*Passage*
%%

In Washington, D.C., one of the first places in the country to use value-added teacher ratings to fire teachers, teacher-union president Nathan Saunders likes to point to the following statistic as proof that the ratings are flawed: Ward 8, one of the poorest areas of the city, has only 5 percent of the teachers defined as effective under the new evaluation system known as IMPACT, but more than a quarter of the ineffective ones. Ward 3, encompassing some of the city’s more affluent neighborhoods, has nearly a quarter of the best teachers, but only 8 percent of the worst.

The discrepancy highlights an ongoing debate about the value-added test scores that an increasing number of states—soon to include Florida—are using to evaluate teachers. Are the best, most experienced D.C. teachers concentrated in the wealthiest schools, while the worst are concentrated in the poorest schools? Or does the statistical model ignore the possibility that it’s more difficult to teach a room full of impoverished children?

Saunders thinks it’s harder for teachers in high-poverty schools. “The fact that kids show up to school hungry and distracted and they have no eyeglasses and can’t see the board, it doesn’t even acknowledge that,” he said.

But many researchers argue that value-added models don’t need to control for demographic factors like poverty, race, English-learner or special-education status at the individual student level, as long as enough test score data (at least three years) are included in the formula. They say states and districts choose to include demographic characteristics in the models to satisfy unions and other constituents—not because it’s statistically necessary.

William Sanders, a former University of Tennessee researcher now at the SAS Institute Inc., has spent nearly three decades working on a complex statistical formula that’s been adopted in districts serving a total of 12 million students around the country. With at least three years of test-score data from different academic subjects, he says he is able to home in on a good prediction of what a particular student’s progress should look like in a given year—and thus, how much a teacher should be expected to teach the student. Adding demographic factors only muddies the picture, he argues.

“If you’ve got a poor black kid and a rich white kid that have exactly the same academic achievement levels, do you want the same expectations for both of them the next year? If the answer is yes, then you don’t want to be sticking things in the model that will be giving the black kid a boost,” he said.

But Eric Isenberg, a Mathematica researcher and one of the designers of the IMPACT value-added model for Washington, D.C., says he’s “never been really compelled by the lower-the-expectations-for-students argument.” The D.C. model only uses one year of data, and incorporates the poverty status of individual students, among other factors, to protect against biasing the ratings.

“Nobody ever makes the argument that you’re holding the kids that started at a lower [achievement level] to lower standards,” he said.

%%

*What to work on*
1. According to the article on value-added teacher ratings, how many years of data does the D.C. model use?
2. Carry on the article on value-added teacher ratings, starting after its last sentence.

*Excerpted data*
%%

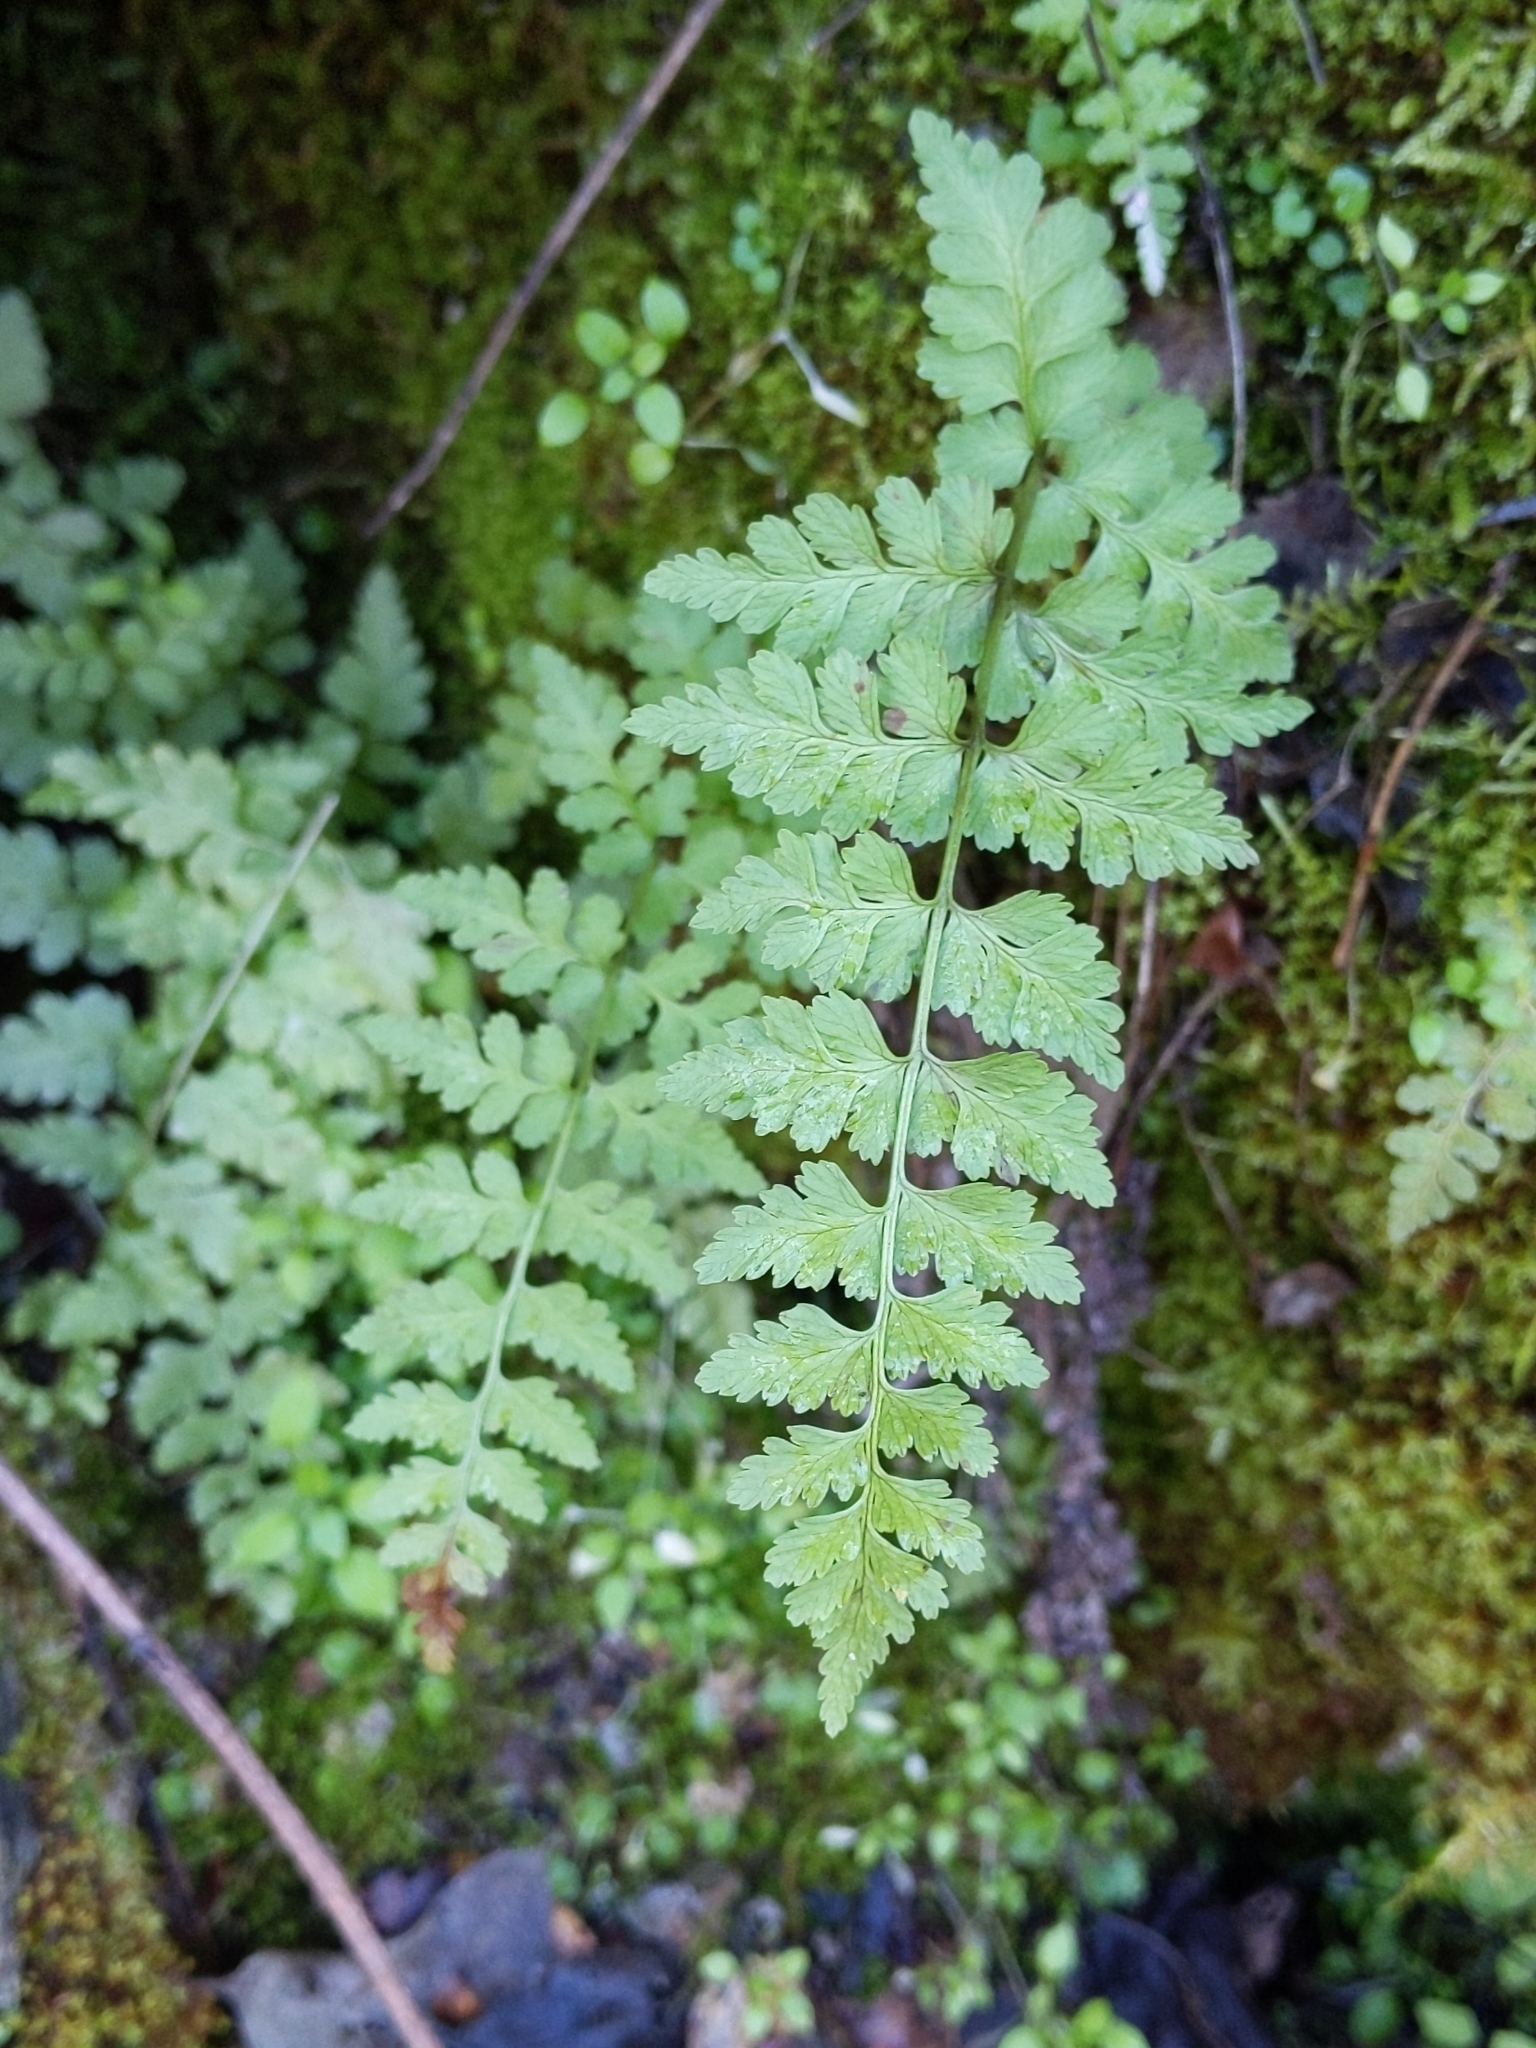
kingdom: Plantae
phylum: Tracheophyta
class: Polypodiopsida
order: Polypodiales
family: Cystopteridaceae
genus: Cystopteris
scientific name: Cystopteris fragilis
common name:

%%

*Expected responses*
1. One year.

2.
There is also debate among researchers about whether the concentration of disadvantaged students in a classroom should be taken into account. Only a handful of value-added models do so.

A large body of research has found that student achievement is affected not only by a student’s individual circumstances at home, but also by the circumstances of other children in the same school and classroom. Studies have found that students surrounded by more advantaged peers tend to score higher on tests than similarly performing students surrounded by less advantaged peers.

To some experts, this research suggests that a teacher with a large number of low-achieving minority children in a classroom, for example, might have a more difficult job than another teacher with few such students.

D.C.’s model doesn’t account for classroom characteristics, but Florida’s model accounts for the percentage of students scoring at similar levels in a class, a variable that may partly address the issue.

Controlling for the demographics of a whole class can be messy, says Douglas Harris, a University of Wisconsin-Madison professor who has studied both value-added modeling and how a student’s peers affect his or her own achievement.

“It’s very hard in a statistical sense to separate for those things,” Harris said. “Accounting for the student level and the classroom and school level is not going to make that much difference.”

Isenberg agrees: “I haven’t seen anything to date that suggests peer effects make a large difference” in the context of value-added teacher evaluations. Nevertheless, he is currently leading research in D.C. and 30 other cities to see if factoring in the concentration of disadvantaged students in a class will make a difference in teachers’ scores.

Daniel McCaffrey, a senior statistician at the RAND Corporation, a nonprofit research group, argues that peer effects can make a difference, however. If there are enough years of test-score data, “including individual-level race and income … in the model doesn’t matter very much,” he said. On the other hand, including classroom-level data “tends to matter more and can make meaningful changes” to a teacher’s rating.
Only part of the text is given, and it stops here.